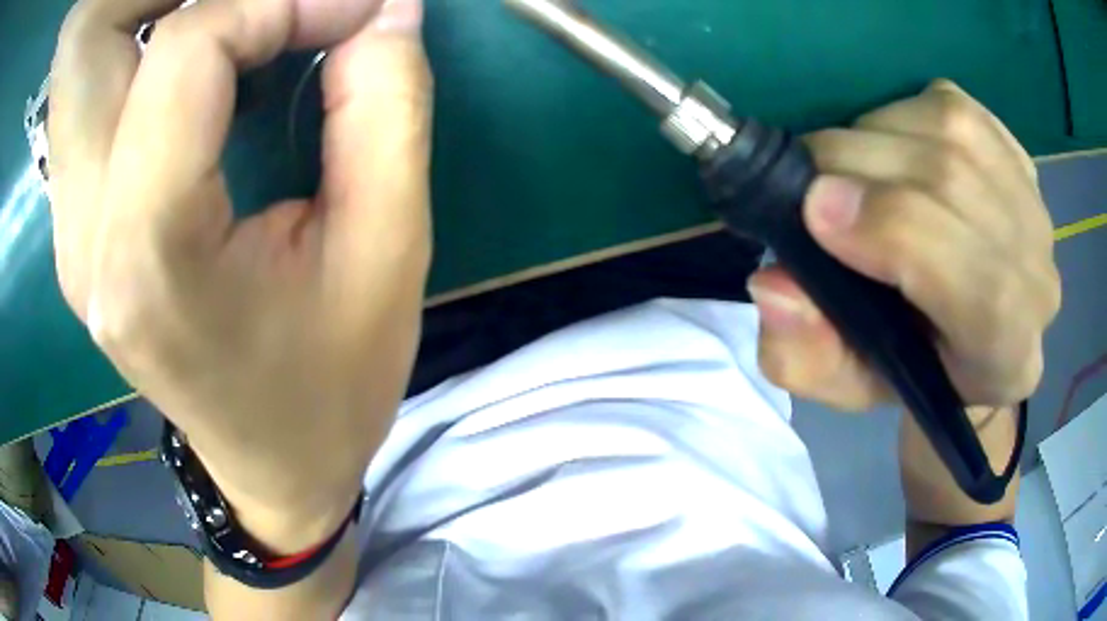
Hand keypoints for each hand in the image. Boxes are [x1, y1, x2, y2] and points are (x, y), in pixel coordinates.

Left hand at [48, 0, 431, 550]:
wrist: (273, 469)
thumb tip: (384, 8)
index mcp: (149, 253)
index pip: (185, 49)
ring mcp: (74, 231)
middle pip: (144, 47)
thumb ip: (385, 106)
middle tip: (311, 19)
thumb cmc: (333, 387)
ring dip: (206, 31)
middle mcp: (88, 236)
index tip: (354, 14)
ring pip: (121, 64)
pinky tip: (221, 81)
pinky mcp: (83, 227)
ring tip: (274, 37)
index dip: (275, 3)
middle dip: (238, 9)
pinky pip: (116, 100)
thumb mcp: (388, 251)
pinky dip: (177, 64)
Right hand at [748, 80, 1059, 411]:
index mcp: (1005, 354)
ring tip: (851, 170)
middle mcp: (1038, 278)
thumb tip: (776, 283)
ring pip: (949, 132)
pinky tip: (893, 149)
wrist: (976, 332)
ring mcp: (1033, 206)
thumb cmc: (915, 367)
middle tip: (809, 182)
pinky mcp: (1015, 152)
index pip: (975, 283)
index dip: (893, 229)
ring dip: (875, 136)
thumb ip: (803, 356)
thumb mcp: (846, 384)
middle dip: (860, 165)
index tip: (814, 211)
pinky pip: (951, 106)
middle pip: (954, 184)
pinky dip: (902, 114)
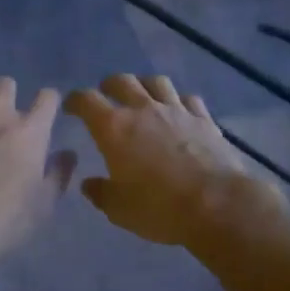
-------
Everything from the line with "Right hand at" through the end of the listing above, both ends included, should be set down exactly; copy nothing else, and skip the pictures.

Right hand at [748, 80, 1059, 411]:
index mcp: (1005, 354)
ring tip: (851, 170)
middle mcp: (1038, 278)
thumb tip: (776, 283)
ring pip: (949, 132)
pinky tip: (893, 149)
wrist: (976, 332)
ring mcp: (1033, 206)
thumb cmc: (915, 367)
middle tip: (809, 182)
pinky mcp: (1015, 152)
index pip: (975, 283)
index dip: (893, 229)
ring dip: (875, 136)
thumb ip: (803, 356)
thumb mcp: (846, 384)
middle dip: (860, 165)
index tip: (814, 211)
pinky pip: (951, 106)
middle pip: (954, 184)
pinky dip: (902, 114)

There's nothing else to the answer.